▸ **WORK REQUIRED**: Set out every line of the material below as a numbered list, leaving out any blank lines.

Start of DATASET RECORDS

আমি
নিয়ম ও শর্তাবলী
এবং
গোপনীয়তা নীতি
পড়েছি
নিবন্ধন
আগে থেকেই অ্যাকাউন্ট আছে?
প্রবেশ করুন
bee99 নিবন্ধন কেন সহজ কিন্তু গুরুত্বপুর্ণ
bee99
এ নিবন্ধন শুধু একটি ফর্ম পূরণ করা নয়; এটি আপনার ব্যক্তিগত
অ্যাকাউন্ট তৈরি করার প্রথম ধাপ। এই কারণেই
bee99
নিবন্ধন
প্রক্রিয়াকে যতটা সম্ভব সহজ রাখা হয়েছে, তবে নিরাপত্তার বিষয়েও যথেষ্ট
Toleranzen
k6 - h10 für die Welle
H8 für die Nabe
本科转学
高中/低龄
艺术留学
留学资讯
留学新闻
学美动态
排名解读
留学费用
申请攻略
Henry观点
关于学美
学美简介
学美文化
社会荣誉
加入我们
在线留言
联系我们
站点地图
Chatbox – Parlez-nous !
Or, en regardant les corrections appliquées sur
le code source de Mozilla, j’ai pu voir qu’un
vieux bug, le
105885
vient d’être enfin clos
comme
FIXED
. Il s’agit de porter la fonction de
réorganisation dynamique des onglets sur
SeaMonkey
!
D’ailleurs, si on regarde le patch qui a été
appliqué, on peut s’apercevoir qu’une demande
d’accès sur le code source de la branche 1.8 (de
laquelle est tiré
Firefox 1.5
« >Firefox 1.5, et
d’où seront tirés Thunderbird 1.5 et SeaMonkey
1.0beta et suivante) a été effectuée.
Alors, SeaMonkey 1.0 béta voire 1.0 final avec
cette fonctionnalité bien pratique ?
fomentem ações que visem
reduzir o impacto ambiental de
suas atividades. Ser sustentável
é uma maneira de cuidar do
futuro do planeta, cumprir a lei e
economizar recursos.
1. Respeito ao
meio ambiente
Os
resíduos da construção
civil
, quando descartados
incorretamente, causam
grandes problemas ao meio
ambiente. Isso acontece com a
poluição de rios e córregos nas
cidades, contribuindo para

End of DATASET RECORDS

▸ **ANSWER SPACE**:
1. আমি
2. নিয়ম ও শর্তাবলী
3. এবং
4. গোপনীয়তা নীতি
5. পড়েছি
6. নিবন্ধন
7. আগে থেকেই অ্যাকাউন্ট আছে?
8. প্রবেশ করুন
9. bee99 নিবন্ধন কেন সহজ কিন্তু গুরুত্বপুর্ণ
10. bee99
11. এ নিবন্ধন শুধু একটি ফর্ম পূরণ করা নয়; এটি আপনার ব্যক্তিগত
12. অ্যাকাউন্ট তৈরি করার প্রথম ধাপ। এই কারণেই
13. bee99
14. নিবন্ধন
15. প্রক্রিয়াকে যতটা সম্ভব সহজ রাখা হয়েছে, তবে নিরাপত্তার বিষয়েও যথেষ্ট
16. Toleranzen
17. k6 - h10 für die Welle
18. H8 für die Nabe
19. 本科转学
20. 高中/低龄
21. 艺术留学
22. 留学资讯
23. 留学新闻
24. 学美动态
25. 排名解读
26. 留学费用
27. 申请攻略
28. Henry观点
29. 关于学美
30. 学美简介
31. 学美文化
32. 社会荣誉
33. 加入我们
34. 在线留言
35. 联系我们
36. 站点地图
37. Chatbox – Parlez-nous !
38. Or, en regardant les corrections appliquées sur
39. le code source de Mozilla, j’ai pu voir qu’un
40. vieux bug, le
41. 105885
42. vient d’être enfin clos
43. comme
44. FIXED
45. . Il s’agit de porter la fonction de
46. réorganisation dynamique des onglets sur
47. SeaMonkey
48. !
49. D’ailleurs, si on regarde le patch qui a été
50. appliqué, on peut s’apercevoir qu’une demande
51. d’accès sur le code source de la branche 1.8 (de
52. laquelle est tiré
53. Firefox 1.5
54. « >Firefox 1.5, et
55. d’où seront tirés Thunderbird 1.5 et SeaMonkey
56. 1.0beta et suivante) a été effectuée.
57. Alors, SeaMonkey 1.0 béta voire 1.0 final avec
58. cette fonctionnalité bien pratique ?
59. fomentem ações que visem
60. reduzir o impacto ambiental de
61. suas atividades. Ser sustentável
62. é uma maneira de cuidar do
63. futuro do planeta, cumprir a lei e
64. economizar recursos.
65. 1. Respeito ao
66. meio ambiente
67. Os
68. resíduos da construção
69. civil
70. , quando descartados
71. incorretamente, causam
72. grandes problemas ao meio
73. ambiente. Isso acontece com a
74. poluição de rios e córregos nas
75. cidades, contribuindo para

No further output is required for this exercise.